- **Activity**:
Review the material and extract every line in which the word "Table" occurs.

- **Available data**:
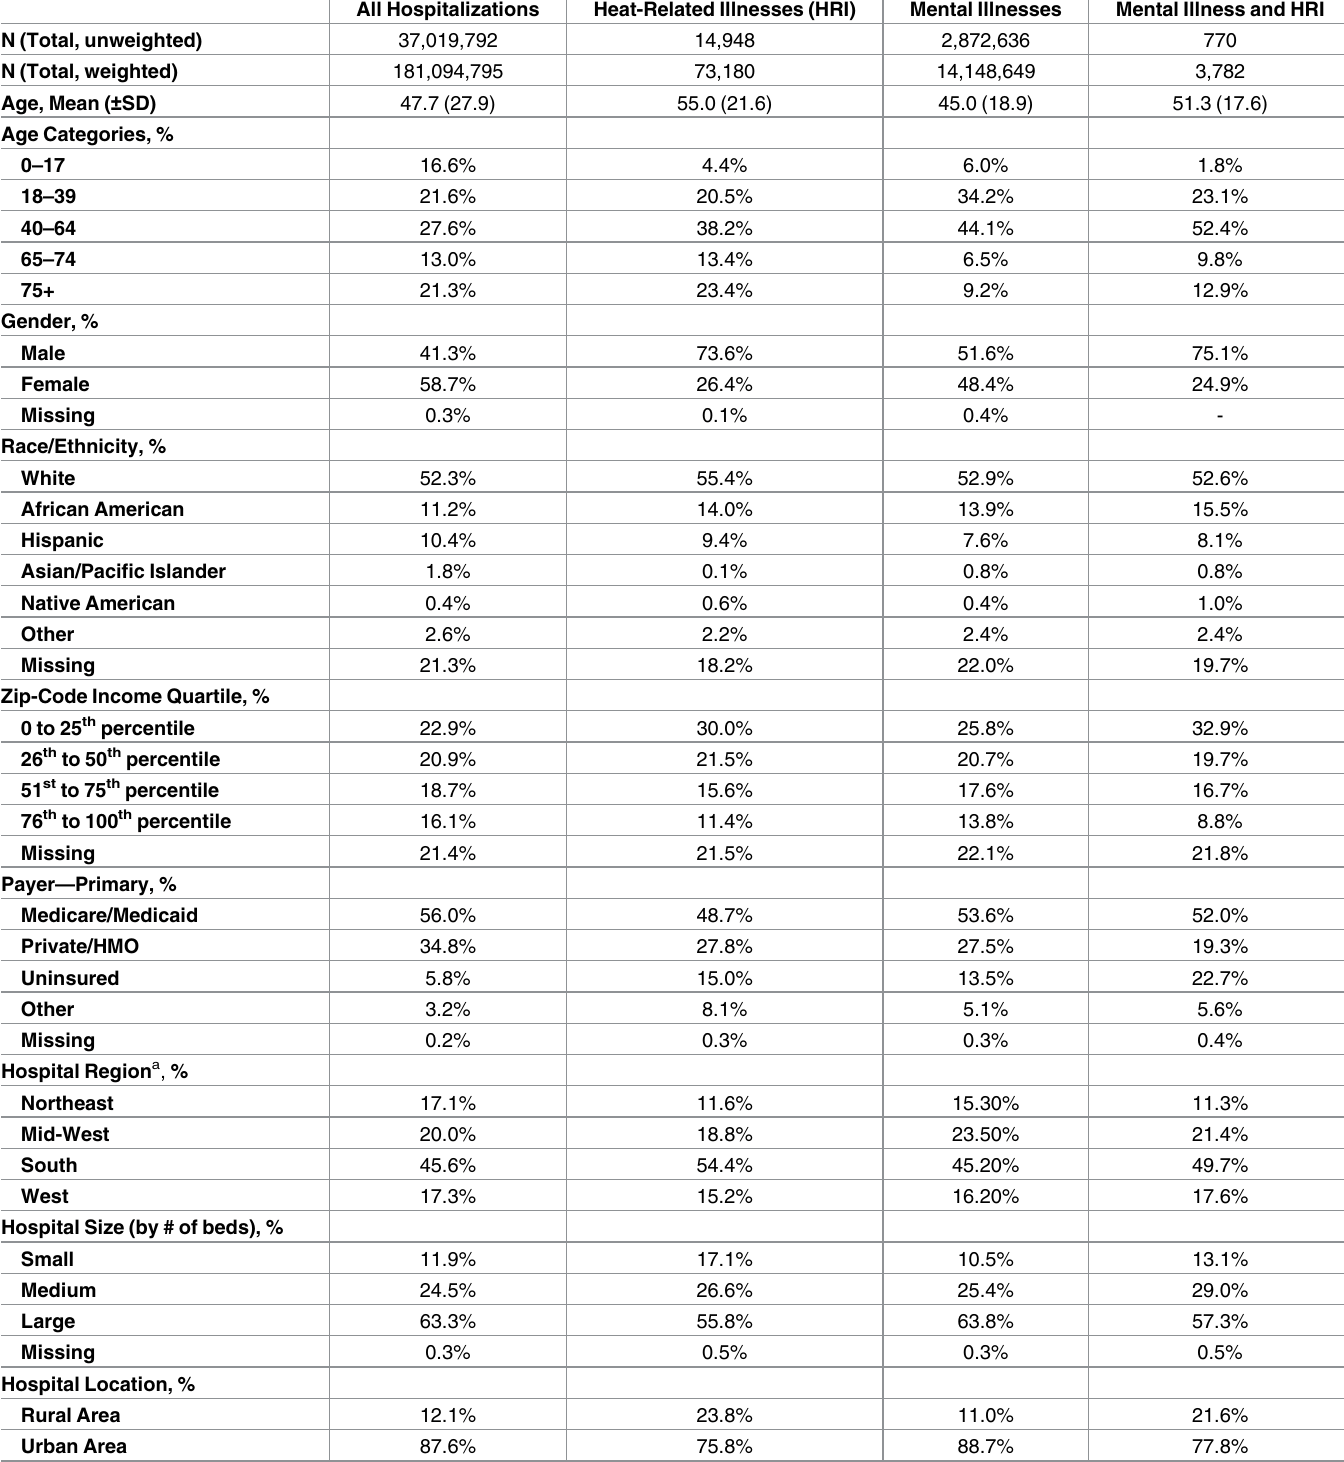
Table 1. Patient and hospital characteristics for hospitalizations of heat-related illness and mental illness/behavioral disorders *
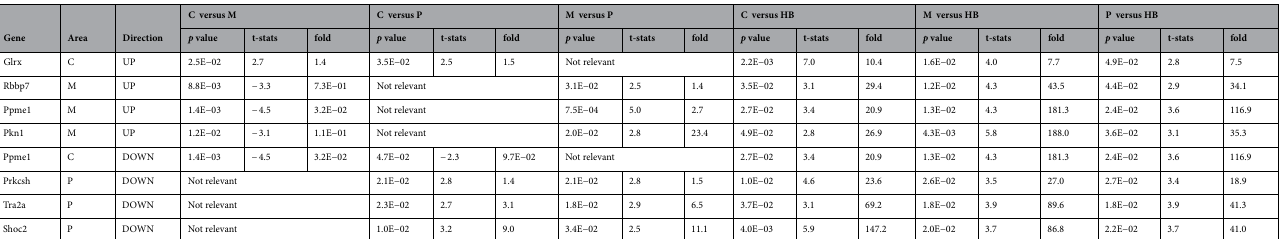
Table 2. Potential 4T1 tumor biomarkers that significantly differ (“Methods” section) between three tumor areas. C—Center; M—Middle; P—Periphery; HB—Healthy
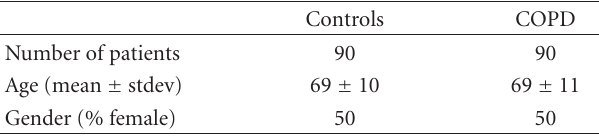
Table 1: The number of patients, their age and gender in each diagnostic category.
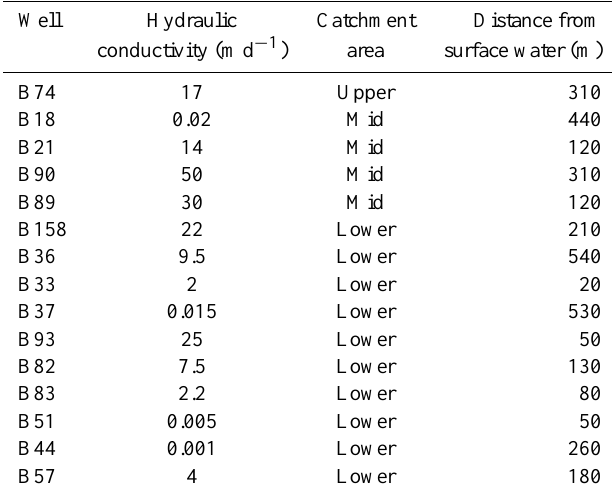
Table 2. Hydraulic conductivities from falling/rising head tests in the alluvium of the Cressbrook Creek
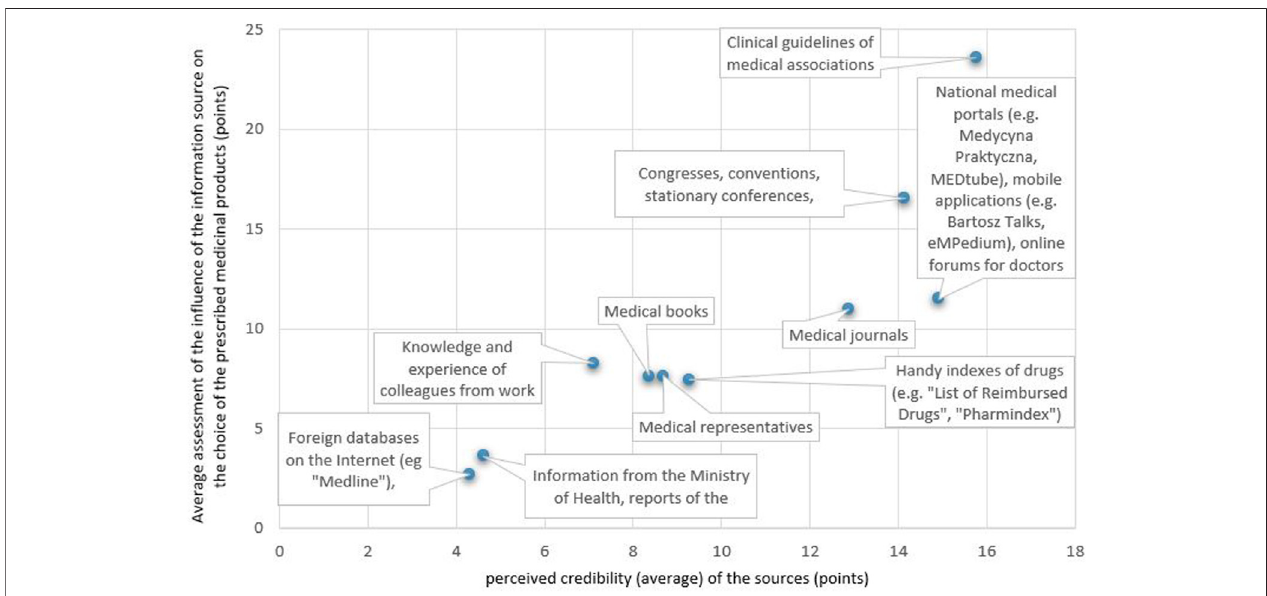
FIGURE 4 | Correlation between the perceived credibility of a source of information about a medicinal product and the in fl uence of the source on the choice of a prescribed medicinal product.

- **Exercise response**:
Table 1. Patient and hospital characteristics for hospitalizations of heat-related illness and mental illness/behavioral disorders *
Table 2. Potential 4T1 tumor biomarkers that significantly differ (“Methods” section) between three tumor areas. C—Center; M—Middle; P—Periphery; HB—Healthy
Table 1: The number of patients, their age and gender in each diagnostic category.
Table 2. Hydraulic conductivities from falling/rising head tests in the alluvium of the Cressbrook Creek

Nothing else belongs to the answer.